##### PROVIDED DATA #####

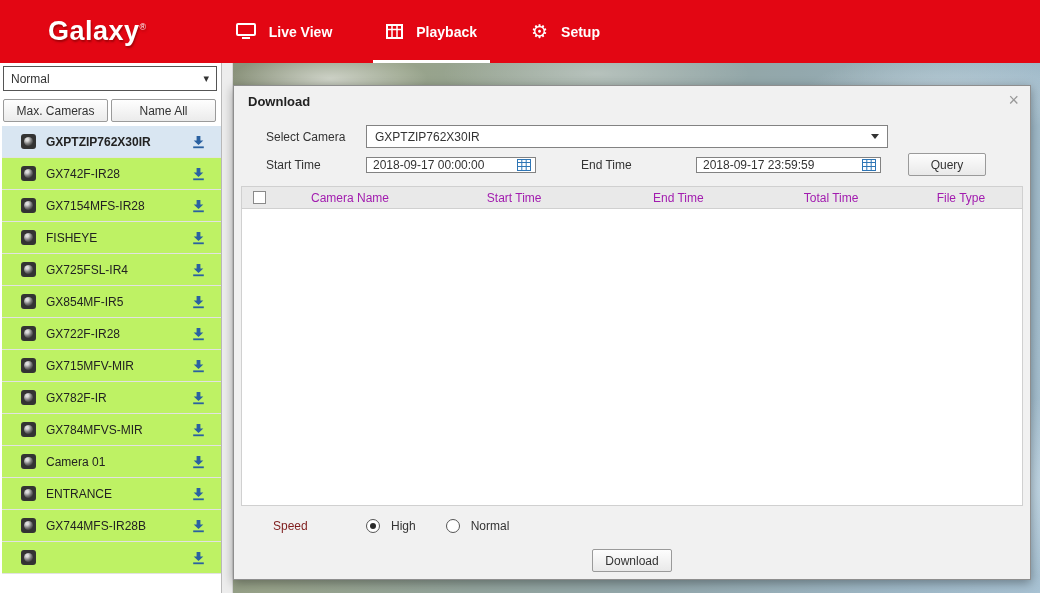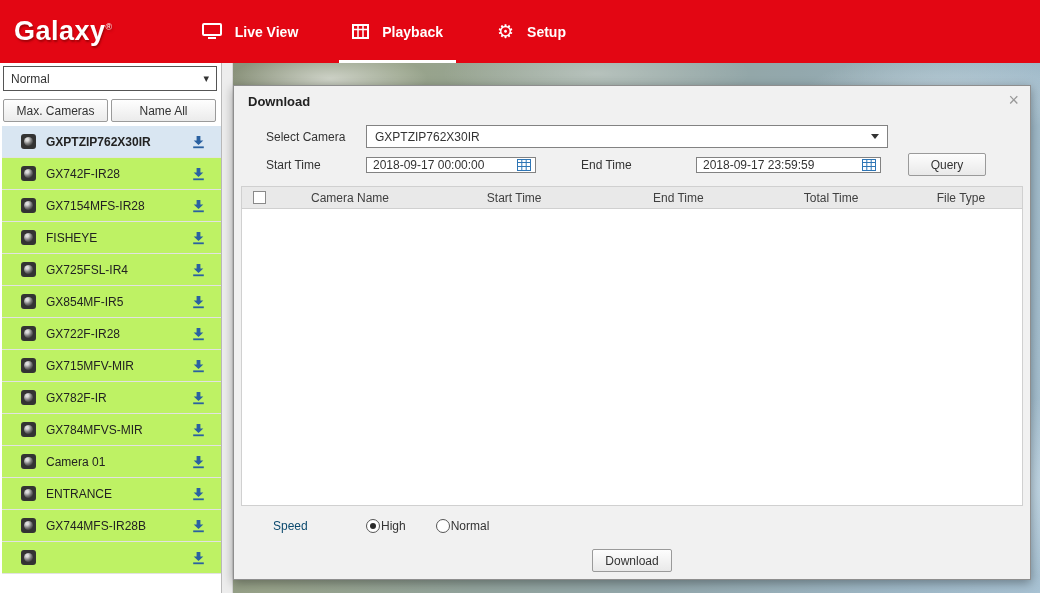--- a/index.html
+++ b/index.html
@@ -2,21 +2,21 @@
 <html><head>
 <meta charset="utf-8">
 <style>
   *{margin:0;padding:0;box-sizing:border-box}
   html,body{width:1040px;height:593px;overflow:hidden}
   body{font-family:"Liberation Sans","DejaVu Sans",sans-serif;font-size:12px;color:#333;background:#fff}
   .app{width:1040px;height:593px;display:flex;flex-direction:column}
 
   
   .topbar{height:63px;background:#e30613;display:flex;align-items:center;flex-shrink:0}
-  .logo{color:#fff;font-weight:bold;font-size:27px;margin-left:14px;letter-spacing:.5px;
+  .logo{color:#fff;font-weight:bold;font-size:27px;margin-left:48px;letter-spacing:.5px;
         text-shadow:1px 2px 2px rgba(110,0,0,.55);line-height:1}
   .logo sup{font-size:9px;vertical-align:super;font-weight:normal}
   .tabs{display:flex;height:100%;margin-left:62px}
   .tab{display:flex;align-items:center;gap:13px;padding:0 27px;color:#fff;font-weight:bold;
        font-size:14px;cursor:pointer;position:relative;text-decoration:none}
   .tab.active::after{content:'';position:absolute;left:14px;right:14px;bottom:0;height:3px;background:#fff}
   .hicon{display:flex;align-items:center}
   .gear-glyph{font-size:19px;line-height:1}
 
   
@@ -72,30 +72,30 @@
   .datebox{width:170px;height:16px;border:1px solid #828282;background:#fff;display:flex;
            align-items:center;justify-content:space-between;padding:0 4px 0 6px;cursor:text}
   .datebox.end{width:185px}
   .cal{display:flex;align-items:center;cursor:pointer}
   .btn{height:23px;border:1px solid #9a9a9a;border-radius:2px;background:linear-gradient(#fdfdfd,#e9e9e9);
        padding:0 4px;font-size:12px;color:#333;cursor:pointer;font-family:inherit}
   .query{margin-left:27px;width:78px}
 
   .table{margin-top:10px;border:1px solid #d0d0d0;background:#fff}
   .thead{height:22px;background:#e9e9e9;border-bottom:1px solid #d0d0d0;display:flex;
-         align-items:center;font-size:12px;color:#404040}
+         align-items:center;font-size:12px;color:#a21caf}
   .checkbox{width:13px;height:13px;border:1px solid #8a8a8a;background:#fff;margin-left:11px;
             cursor:pointer;flex-shrink:0}
   .th{text-align:center}
   .c1{width:22%}.c2{width:21%}.c3{width:22%}.c4{width:18%}.c5{width:16%}
   .tbody{height:296px;background:#fff}
 
   .speed-row{display:flex;align-items:center;margin:9px 0 0 32px;height:22px}
-  .speed-label{width:93px;color:#0c4a6e}
-  .radio{display:flex;align-items:flex-end;gap:1px;cursor:pointer}
+  .speed-label{width:93px;color:#7f1d1d}
+  .radio{display:flex;align-items:flex-end;gap:11px;cursor:pointer}
   .radio + .radio{margin-left:30px}
   .rdot{width:14px;height:14px;border:1px solid #555;border-radius:50%;background:#fff;
         position:relative;flex-shrink:0}
   .rdot.checked::after{content:'';position:absolute;inset:3px;border-radius:50%;background:#2b2b2b}
   .dl-row{display:flex;justify-content:center;margin-top:12px}
   .dl-row .btn{min-width:80px}
 </style>
 </head>
 <body>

#####

EXERCISE DETAILS –
One exact copy of the data is required, and it should hold no pictures.

RESULT OF THE TASK –
--- a/index.html
+++ b/index.html
@@ -2,21 +2,21 @@
 <html><head>
 <meta charset="utf-8">
 <style>
   *{margin:0;padding:0;box-sizing:border-box}
   html,body{width:1040px;height:593px;overflow:hidden}
   body{font-family:"Liberation Sans","DejaVu Sans",sans-serif;font-size:12px;color:#333;background:#fff}
   .app{width:1040px;height:593px;display:flex;flex-direction:column}
 
   
   .topbar{height:63px;background:#e30613;display:flex;align-items:center;flex-shrink:0}
-  .logo{color:#fff;font-weight:bold;font-size:27px;margin-left:14px;letter-spacing:.5px;
+  .logo{color:#fff;font-weight:bold;font-size:27px;margin-left:48px;letter-spacing:.5px;
         text-shadow:1px 2px 2px rgba(110,0,0,.55);line-height:1}
   .logo sup{font-size:9px;vertical-align:super;font-weight:normal}
   .tabs{display:flex;height:100%;margin-left:62px}
   .tab{display:flex;align-items:center;gap:13px;padding:0 27px;color:#fff;font-weight:bold;
        font-size:14px;cursor:pointer;position:relative;text-decoration:none}
   .tab.active::after{content:'';position:absolute;left:14px;right:14px;bottom:0;height:3px;background:#fff}
   .hicon{display:flex;align-items:center}
   .gear-glyph{font-size:19px;line-height:1}
 
   
@@ -72,30 +72,30 @@
   .datebox{width:170px;height:16px;border:1px solid #828282;background:#fff;display:flex;
            align-items:center;justify-content:space-between;padding:0 4px 0 6px;cursor:text}
   .datebox.end{width:185px}
   .cal{display:flex;align-items:center;cursor:pointer}
   .btn{height:23px;border:1px solid #9a9a9a;border-radius:2px;background:linear-gradient(#fdfdfd,#e9e9e9);
        padding:0 4px;font-size:12px;color:#333;cursor:pointer;font-family:inherit}
   .query{margin-left:27px;width:78px}
 
   .table{margin-top:10px;border:1px solid #d0d0d0;background:#fff}
   .thead{height:22px;background:#e9e9e9;border-bottom:1px solid #d0d0d0;display:flex;
-         align-items:center;font-size:12px;color:#404040}
+         align-items:center;font-size:12px;color:#a21caf}
   .checkbox{width:13px;height:13px;border:1px solid #8a8a8a;background:#fff;margin-left:11px;
             cursor:pointer;flex-shrink:0}
   .th{text-align:center}
   .c1{width:22%}.c2{width:21%}.c3{width:22%}.c4{width:18%}.c5{width:16%}
   .tbody{height:296px;background:#fff}
 
   .speed-row{display:flex;align-items:center;margin:9px 0 0 32px;height:22px}
-  .speed-label{width:93px;color:#0c4a6e}
-  .radio{display:flex;align-items:flex-end;gap:1px;cursor:pointer}
+  .speed-label{width:93px;color:#7f1d1d}
+  .radio{display:flex;align-items:flex-end;gap:11px;cursor:pointer}
   .radio + .radio{margin-left:30px}
   .rdot{width:14px;height:14px;border:1px solid #555;border-radius:50%;background:#fff;
         position:relative;flex-shrink:0}
   .rdot.checked::after{content:'';position:absolute;inset:3px;border-radius:50%;background:#2b2b2b}
   .dl-row{display:flex;justify-content:center;margin-top:12px}
   .dl-row .btn{min-width:80px}
 </style>
 </head>
 <body>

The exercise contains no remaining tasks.